Many universities now in serious want of funds
Many national universities are now in serious want of funds. Over the eight years between 2007 and 2014, university spending on R&D grew by just 1.3% in constant prices. Their regular funding has declined consistently for more than a decade by roughly 1% a year, obliging them to spend an inordinate amount of time and effort applying for large institutional grants.
There is growing recognition, however, of the side-effects of spending so much time on applications, administration and project evaluation: a heavy burden on both academic and administrative staff; short-cycle evaluations can discourage research and education from longer-term viewpoints and; it is often hard to maintain project activities, teams and infrastructure once the projects end.
How to strike the best balance between regular and project funding is thus becoming an important policy issue in Japan.
Young PhD-holders struggling to find permanent positions
Consequently, ‘young PhD-holders have been finding it difficult to obtain permanent positions in universities or research institutes.
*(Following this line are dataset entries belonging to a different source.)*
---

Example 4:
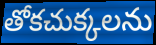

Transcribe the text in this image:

తోకచుక్కలను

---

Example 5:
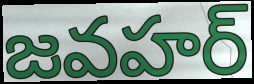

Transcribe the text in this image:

జవహర్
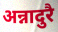
अन्नादुरै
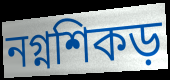
নগ্নশিকড়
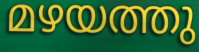
മഴയത്തു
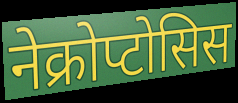
नेक्रोप्टोसिस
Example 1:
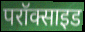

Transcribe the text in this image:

परॉक्साइड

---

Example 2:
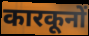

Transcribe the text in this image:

कारकूनों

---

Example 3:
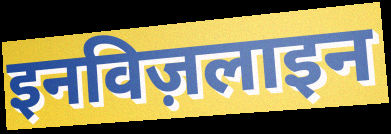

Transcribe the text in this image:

इनविज़लाइन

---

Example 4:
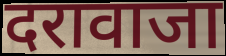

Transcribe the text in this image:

दरावाजा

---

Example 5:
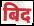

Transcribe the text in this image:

बिद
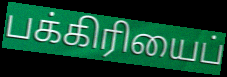
பக்கிரியைப்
The number of doctoral students is on the decline, with many master’s students not daring to embark on a seemingly unrewarding career in research’.
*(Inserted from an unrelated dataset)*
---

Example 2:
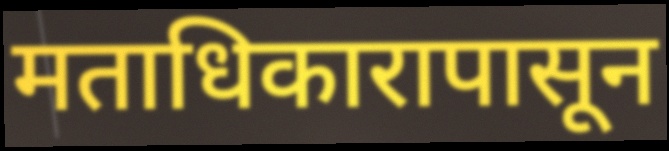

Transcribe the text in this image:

मताधिकारापासून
In response, the Japanese government has taken a series of measures since 2006 to diversify the career paths of young researchers. There have been schemes to promote university–industry exchanges, subsidize internships and develop training programmes to give PhD candidates broader prospects and skills. The government has also promoted curricular reform of doctoral programmes to produce graduates who can more readily adapt to the non-academic environment.
The government has also taken steps to reform universities’ personnel systems. In 2006, for instance, the government began subsidizing the introduction of a tenure–track system at university, which had traditionally been absent from Japanese academia. The subsidy was expanded in 2011.
Also in 2006, the government launched a fellowship scheme for women researchers returning to work after maternity leave. Only 14.6% of researchers were women in 2013 but this ratio is on the rise. Women only accounted for 13.0% of researchers in 2008.
The number of foreign researchers is also low but gradually rising. In the university sector, there were 5 875 foreign full-time teaching staff (or 3.5% of the total) in 2008, compared to 7 075 (4.0%) five years earlier. The government has been taking measures to internationalize Japanese universities. The selection criteria for most large university grants now take into account the proportion of foreigners and women among teaching staff and researchers.
For the report, however, ‘arguably the most fundamental challenge facing Japanese universities is the shrinking 18 year-old population. Since peaking at 2 049 471 in 1992, the number of 18 year-olds has almost halved. The number of university students has only contracted slightly over the same period, thanks to the fact that twice as many 18 year-olds (51.5%) enroll in university today’. Nevertheless, ‘most stakeholders see signs of saturation; they share the view that a radical reform of the nation’s university system is imminent’.